そして、審査請求人は、これ以外にも実施機関の職員に対し、自らの公益通報外での複製(文字起こしも含む)、その他目的での利用、流出を禁止する旨を申し出ていたと主張するが、事務局をして実施機関に確認させたところ、実施機関においてその職員に聞き取りを行ったが、審査請求人が主張する事実は確認されなかったとのことであり、かかる実施機関の主張に不自然、不合理な点はなく、また、審査請求人においても、自らの主張を裏付ける証跡の提出も行わない。

(イ) 本件保有個人情報の収集・保有について

審査請求人は、本件保有個人情報の収集・保有について、実施機関が旧条例第6条第1項から第3項まで及び第7条第1項に違反して本件保有個人情報を収集したこと及び実施機関が旧条例第13条第3項に違反して本件保有個人情報を保有していることについて、具体的な主張を行わず、また、客観的な証跡も提出しない。そして、本件保有個人情報の審査請求人の音声部分は自らに著作権が存在する、本件保有個人情報は審査請求人が通報した公益通報での使用に限るという条件で貸与したものであるといった審査請求人の主張を前提としても、実施機関の本件保有個人情報の収集・保有について旧条例に違反するものとはいえない。

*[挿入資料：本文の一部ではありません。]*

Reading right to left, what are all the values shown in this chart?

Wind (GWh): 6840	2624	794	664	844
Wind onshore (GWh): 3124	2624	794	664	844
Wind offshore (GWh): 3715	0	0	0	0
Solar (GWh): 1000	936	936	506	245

したがって、実施機関の本件保有個人情報の収集・保有については、旧条例第6条第1項から第3項まで及び第7条第1項並びに第13条第3項に違反するものとは認められない。

(ウ) 小括

以上より、実施機関において、本件保有個人情報の収集、利用、提供及び保管について、旧条例第第6条第1項から第3項まで及び第7条第1項、第10条第1項並びに第13条第1項に違反しているとは認められないから、審査請求人の利用停止請求には理由がなく、実施機関は、旧条例第38条の利用停止義務を負わないものと認められる。